Antes de la pandemia me invitaron a dar un ciclo de conferencias en la Universidad de Tbilisi. Aprovechando un día libre, fui a visitar el Museo de Stalin en Gori. La carretera corre paralela al Cáucaso y sus imponentes cumbres nevadas. Y pasa cerca de Osetia del Sur, ese territorio que en 2008 Rusia arrebató a Georgia y ahora conforma de facto un enclave vigilado por militares rusos que viola la integridad del territorio georgiano.
Gori, donde Stalin nació en 1878, es hoy una desangelada ciudad de 50.000 habitantes con las casas ennegrecidas y las calles vacías. Solo al llegar a un edificio que recuerda a un templo grecorromano con una evidente pátina soviética empecé a ver algún visitante. Frente a él observé una cabaña de madera. Es la casa natal de Iósif Vissariónovich Dzhugashvili, Stalin. Junto a la entrada del museo, construido en 1957, cuatro años después de la muerte del dictador, se expone el vagón de tren en el que viajaba, y en mantas extendidas en el suelo alguien ofrece imágenes suyas a modo de estampas religiosas.
Una vez dentro del museo, surge la empinada escalera cubierta con una alfombra roja que preside una estatua de Stalin de cuatro metros de altura, coronada por una vidriera de catedral. La escalera consigue su propósito: que el visitante tenga la sensación de hallarse en un templo y encontrarse con Dios. Buena parte de la exposición está dedicada al joven rebelde que fue Stalin, que se hizo marxista y revolucionario y a través de robos y secuestros contribuyó a financiar el partido bolchevique de Lenin. El bandolero se hacía llamar Koba, según un legendario héroe georgiano. Me sorprendió que, en los centenares de retratos, Stalin no luce nunca una sonrisa, como mucho una mueca desdeñosa. Los tiranos no sonríen, pensé, como si la sonrisa fuera una muestra de debilidad. A pesar de la primera sensación de estar en un templo construido para la veneración de un dios, lo cierto es que el material del museo —fotos, objetos personales y cartas— expone la vida de Stalin de manera imparcial: ni lo alaba ni lo critica, sino que invita a que el visitante se forme su propia opinión.
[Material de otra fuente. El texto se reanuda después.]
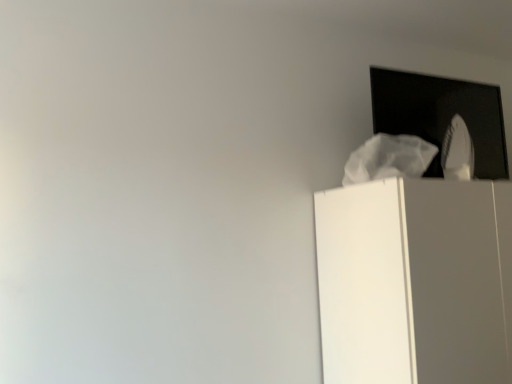
Question: Is point (440, 372) closer or farther from the camera than point (373, 87)?

Choices:
 (A) closer
 (B) farther

Answer: (A)

Question: Considering the positions of white matte cabinet at upper right and black glass window at upper right in the image, is white matte cabinet at upper right taller or shorter than black glass window at upper right?

Choices:
 (A) tall
 (B) short

Answer: (A)

Question: From a real-world perspective, is white matte cabinet at upper right positioned above or below black glass window at upper right?

Choices:
 (A) below
 (B) above

Answer: (A)

Question: From the image's perspective, is black glass window at upper right located above or below white matte cabinet at upper right?

Choices:
 (A) below
 (B) above

Answer: (B)

Question: Is black glass window at upper right bigger or smaller than white matte cabinet at upper right?

Choices:
 (A) big
 (B) small

Answer: (B)

Question: Is black glass window at upper right spatially inside white matte cabinet at upper right, or outside of it?

Choices:
 (A) outside
 (B) inside

Answer: (A)

Question: Considering their positions, is black glass window at upper right located in front of or behind white matte cabinet at upper right?

Choices:
 (A) front
 (B) behind

Answer: (B)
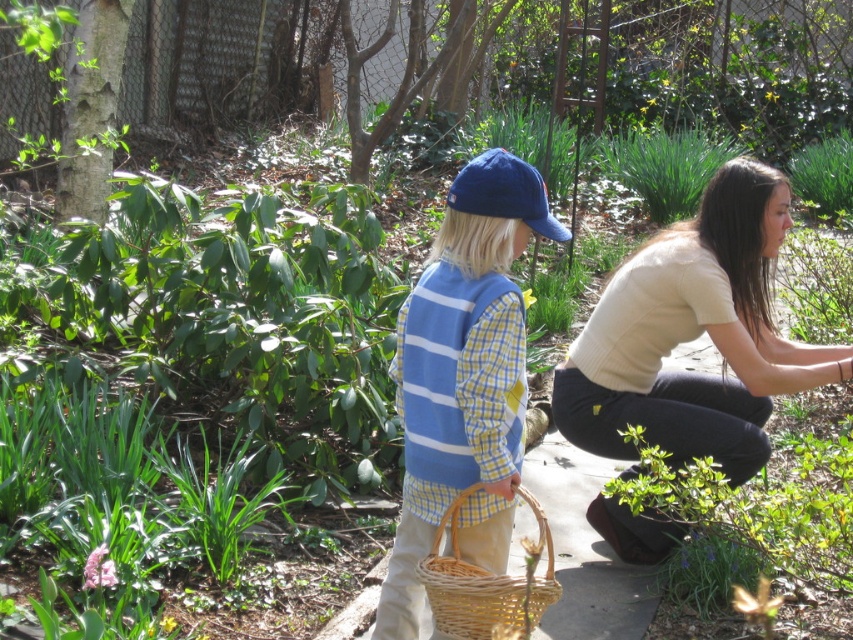
You are a photographer standing at the point marked as point (694, 336). You want to take a picture of the young child holding a wicker basket. Is the photographer located behind the child?

The point (694, 336) is on light beige sweater at lower right. Since the child is in the foreground, the photographer is behind the child, so yes, the photographer is located behind the child.

Consider the image. You are a parent trying to locate your child who is holding a wicker basket. You see the blue cotton cap at center and the light beige sweater at lower right. Which item is closer to the child?

The blue cotton cap at center is closer to the child since it is located at the center compared to the light beige sweater at lower right which is farther away.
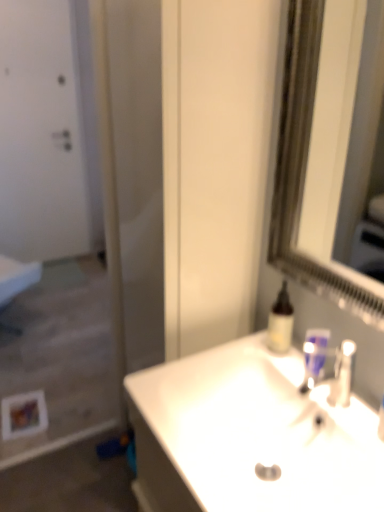
Question: From the image's perspective, is translucent plastic bottle at upper right, which is the first mouthwash in left-to-right order, on white glossy sink at center?

Choices:
 (A) yes
 (B) no

Answer: (A)

Question: Would you consider translucent plastic bottle at upper right, acting as the 2th mouthwash starting from the right, to be distant from white glossy sink at center?

Choices:
 (A) no
 (B) yes

Answer: (A)

Question: Is translucent plastic bottle at upper right, which is the first mouthwash in left-to-right order, positioned before white glossy sink at center?

Choices:
 (A) yes
 (B) no

Answer: (B)

Question: Does translucent plastic bottle at upper right, which is the first mouthwash in left-to-right order, turn towards white glossy sink at center?

Choices:
 (A) no
 (B) yes

Answer: (B)

Question: Does translucent plastic bottle at upper right, acting as the 2th mouthwash starting from the right, contain white glossy sink at center?

Choices:
 (A) no
 (B) yes

Answer: (A)

Question: Based on their sizes in the image, would you say white matte door at upper left is bigger or smaller than silver metallic mirror at upper right?

Choices:
 (A) big
 (B) small

Answer: (A)

Question: Considering their positions, is white matte door at upper left located in front of or behind silver metallic mirror at upper right?

Choices:
 (A) behind
 (B) front

Answer: (A)

Question: Considering the positions of white matte door at upper left and silver metallic mirror at upper right in the image, is white matte door at upper left wider or thinner than silver metallic mirror at upper right?

Choices:
 (A) wide
 (B) thin

Answer: (A)

Question: From the image's perspective, relative to silver metallic mirror at upper right, is white matte door at upper left above or below?

Choices:
 (A) below
 (B) above

Answer: (B)

Question: Based on their sizes in the image, would you say blue plastic mouthwash at sink, the first mouthwash viewed from the right, is bigger or smaller than white glossy sink at center?

Choices:
 (A) small
 (B) big

Answer: (A)

Question: Is blue plastic mouthwash at sink, the first mouthwash viewed from the right, wider or thinner than white glossy sink at center?

Choices:
 (A) wide
 (B) thin

Answer: (B)

Question: From a real-world perspective, is blue plastic mouthwash at sink, the first mouthwash viewed from the right, above or below white glossy sink at center?

Choices:
 (A) below
 (B) above

Answer: (B)

Question: Based on their positions, is blue plastic mouthwash at sink, the first mouthwash viewed from the right, located to the left or right of white glossy sink at center?

Choices:
 (A) right
 (B) left

Answer: (A)

Question: From a real-world perspective, is blue plastic mouthwash at sink, the first mouthwash viewed from the right, positioned above or below translucent plastic bottle at upper right, which is the first mouthwash in left-to-right order?

Choices:
 (A) below
 (B) above

Answer: (A)

Question: From the image's perspective, is blue plastic mouthwash at sink, the first mouthwash viewed from the right, positioned above or below translucent plastic bottle at upper right, which is the first mouthwash in left-to-right order?

Choices:
 (A) below
 (B) above

Answer: (A)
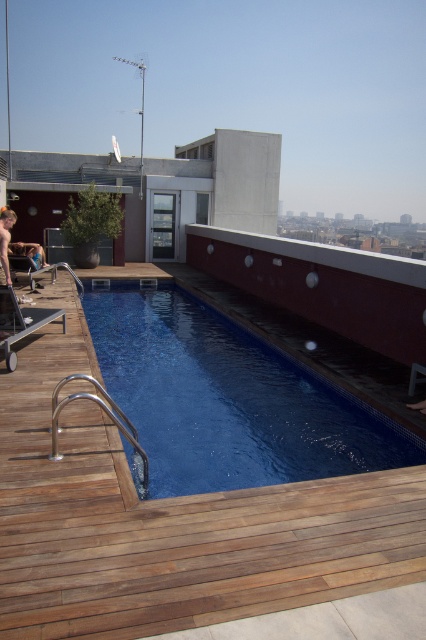
You are designing a new rooftop area and want to ensure there is enough space for both the wooden deck at center and the blue tile swimming pool at center. Based on the image, which one has a greater length?

The blue tile swimming pool at center has a greater length than the wooden deck at center, as the wooden deck at center is shorter than blue tile swimming pool at center.

You are standing at the entrance of the rooftop pool area and want to swim in the blue tile swimming pool at center. Which direction should you move towards to reach it?

The blue tile swimming pool at center is located at point (x=227, y=400), so you should move forward towards the center of the rooftop area to reach it.

You are a maintenance worker needing to place a 36 inch long ladder horizontally between the wooden deck at center and the silver metallic rail at lower left. Can you fit it there?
De regreso a Tbilisi, me encontré con quienes pensaban que, a pesar de los casi 30 millones de muertos que Stalin causó, ayudó a derrotar a Hitler y modernizó la URSS. Unos pocos se enorgullecían de tener un georgiano tan célebre. La mayoría jamás pondría el pie en un lugar que recuerda al tirano.
Sin embargo, esta colección es un ejemplo de cómo enfrentarse a la memoria histórica. Su responsable cuenta que, tras la caída de la URSS y la recuperada independencia de Georgia, las autoridades se plantearon qué hacer con el museo. ¿Destruirlo, como ha hecho Berlín con el antiguo parlamento de la Alemania del Este? ¿Conservar el edificio y dedicarlo a otra función? ¿O mantenerlo para exponer con objetividad los hechos históricos, incluida la visión que la extinta Unión Soviética tenía de su dirigente? Esta fue la opción que finalmente se impuso. Y en paralelo, se abrió en Tbilisi un museo de la represión que sufrieron las víctimas del estalinismo.